Professional ratings
Review scores
| Source | Rating |
| AllMusic | Star Half star |
| Punknews.org | Star Half star |
| Rock Hard | 8/10 |

== Commercial performance ==
It reached #6 on the ARIA Albums Chart on 14 October 2007 and #27 on the US Top Heatseekers chart.

== Track listing ==

| No. | Title | Length |
|---|---|---|
| 1. | "Begin" | 0:49 |
| 2. | "The Sirens' Song" | 3:09 |
| 3. | "Feed Them to the Pigs" | 2:33 |
| 4. | "Carrion" | 3:10 |
| 5. | "Five Months" | 4:04 |
| 6. | "Boneyards" | 3:14 |
| 7. | "Idols and Anchors" | 3:50 |
| 8. | "Moments in Oblivion" | 1:44 |
| 9. | "Breaking Point" | 3:37 |
| 10. | "Dead Man's Chest" | 3:22 |
| 11. | "Frostbite" | 3:32 |
| 12. | "Horizons" | 5:35 |
| Total length: |  | 38:35 |

== Personnel ==
Credits are adapted from the album liner notes.

- Parkway Drive
- Winston McCall - lead vocals
- Jeff Ling - lead guitar
- Luke "Pig" Kilpatrick - rhythm guitar
- Jia "Pie" O'Connor - bass
- Ben "Gaz" Gordon - drums

- Additional musicians
- Slo-Han Tu-Dix - guitar solo on "Breaking Point" (Note: Slo-Han Tu-Dix is a humorous pseudonym used for a guest guitarist on the album Horizons (2007) by the Australian metalcore band Parkway Drive. He is officially credited for performing the guitar solo on the album's ninth track, "Breaking Point." The name is a phonetic pun in English, sounding like "Slow hand, two dicks," an inside joke typical of the band's sense of humor in their early years.

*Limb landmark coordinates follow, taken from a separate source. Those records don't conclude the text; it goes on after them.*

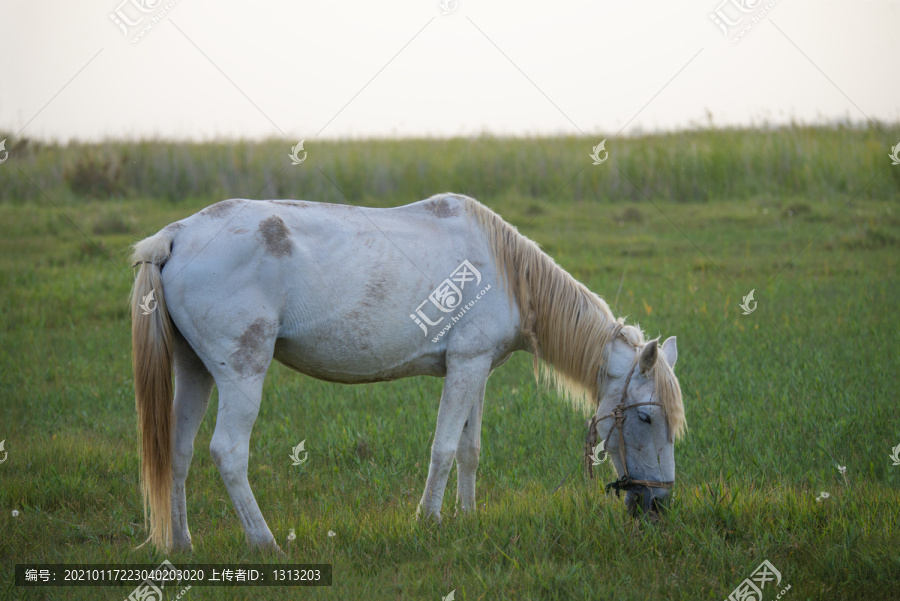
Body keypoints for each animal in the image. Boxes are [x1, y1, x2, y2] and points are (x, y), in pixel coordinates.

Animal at [130, 192, 684, 548]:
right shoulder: (464, 368)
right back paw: (266, 544)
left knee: (177, 451)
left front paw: (467, 517)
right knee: (227, 452)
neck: (505, 273)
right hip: (241, 375)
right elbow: (443, 449)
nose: (658, 506)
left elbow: (469, 451)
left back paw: (182, 544)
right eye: (646, 418)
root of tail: (175, 236)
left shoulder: (476, 371)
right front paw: (430, 521)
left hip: (196, 371)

Although listed in the album credits and on platforms like Genius and Discogs, the true identity behind the solo remains a mystery, or perhaps an alias for one of the band members (such as Jeff Ling) or a close friend.)
- Pete Abordi (No Apologies, Last Nerve) - guest vocals on "Dead Man's Chest" (Note: Abordi is the lead vocalist in the Australian hardcore punk band No Apologies; his appearance on "Dead Man's Chest" is treated as if he was an officially noted featured guest on digital retailers' tracklists.)

- Additional personnel
- Adam Dutkiewicz - production, engineering, mixing
- Tom Baker - mastering
- Jim "Labs" Fogarty - assistant engineering
- Switzerland Design - art direction, design
- Gordon Ball - cover art, photography
- Ben Pobjoy - photography
- Glennie Whittall - illustration

== Charts ==

| Chart (2007) | Peak position |
|---|---|
| Australian Albums (ARIA) | 6 |
| US Heatseekers Albums (Billboard) | 27 |

==Certifications==

Certifications for Horizons
| Region | Certification | Certified units/sales |
| Australia (ARIA) | Gold | 35,000^{‡} |
^{‡} Sales+streaming figures based on certification alone.